We then toured two of the bike rooms inside these corporate offices, designed to hold peoples’ bikes securely during their work day. Some best practices we observed:

  • Having direct level access between the ground floor room and the outside. No one likes having to drag their bike up or down stairs or through a long hallway.
  • Making the room bright and welcoming. Both had big windows with large decals clearly indicating the purpose of the room.. We especially enjoyed the mural of local historic cycling advocates in one room. Someone even commented that both rooms smelled nice (not like the sweaty locker room you might expect).
  • Ample, sturdy racks with good spacing. It was easy to move bikes in and out. 
  • Showers and lockers, with towels provided.
  • Offering e-bikes for day use. Even if someone drives into work, they can leave their car in the garage when they run out on an errand.
  • Guaranteed ride home, provided by the local TMA.
  • Outlets for charging e-bikes. We did note that the outlets could have been closer to the racks, so there’s an opportunity for improvement.
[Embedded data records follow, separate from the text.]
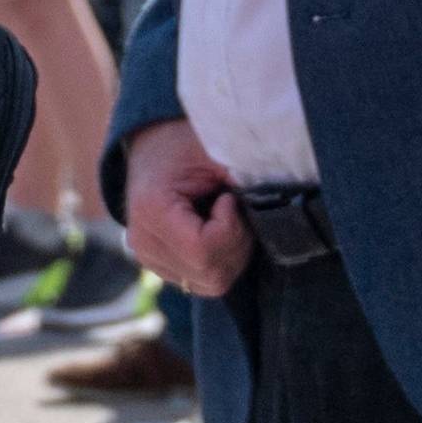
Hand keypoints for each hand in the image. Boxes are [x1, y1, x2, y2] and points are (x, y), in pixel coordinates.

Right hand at [121, 119, 253, 299]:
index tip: (229, 198)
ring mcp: (148, 257)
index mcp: (152, 210)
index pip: (203, 251)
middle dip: (236, 243)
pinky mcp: (159, 265)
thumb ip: (244, 177)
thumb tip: (278, 208)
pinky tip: (215, 228)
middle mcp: (143, 241)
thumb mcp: (216, 149)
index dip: (231, 229)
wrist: (154, 140)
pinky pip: (203, 281)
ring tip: (225, 216)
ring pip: (211, 283)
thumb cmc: (185, 139)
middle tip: (235, 208)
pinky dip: (220, 259)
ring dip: (231, 253)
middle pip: (212, 274)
Staff from the development company were on hand to present the facilities and answer questions. They explained that given the tight market for office space, they saw bike storage as an important advantage in their competition for tenants. This discussion of course drew lots of excitement from our crowd of transit and bike advocates, because it confirms that bikes are more than just an accessory or an afterthought, but a central component in the future of our cities. The developers also shared that because biking is only going to become more popular, they intentionally “future proofed” these spaces to accommodate far more bikes than were required by ordinance.
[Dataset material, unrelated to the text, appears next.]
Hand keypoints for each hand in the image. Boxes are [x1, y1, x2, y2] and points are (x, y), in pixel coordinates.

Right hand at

Bike storage rooms in two buildings at Cambridge Crossing

Making the connection

After the tour, our group hopped on bikes ourselves (either on our own or rentals from BlueBikes) to explore the new nearby Somerville Community Path. The fully grade-separated path just opened last year, running 3.2 miles alongside the MBTA’s Green Line extension to Tufts. Its flyovers and protected intersections are an incredible improvement over the potholed and often confusing road network below, so it immediately became a popular route for walking, running, and biking across town. It’s also technically the last part of Boston’s Big Dig.

Riding onwards

Thanks to the ACT Patriot Chapter for organizing such an inspiring outing on such a perfectly sunny day! Jawnt looks forward to catching up with these folks and more at the ACT Forum in Denver this summer, and more locally at Transportation Camp New England in the fall.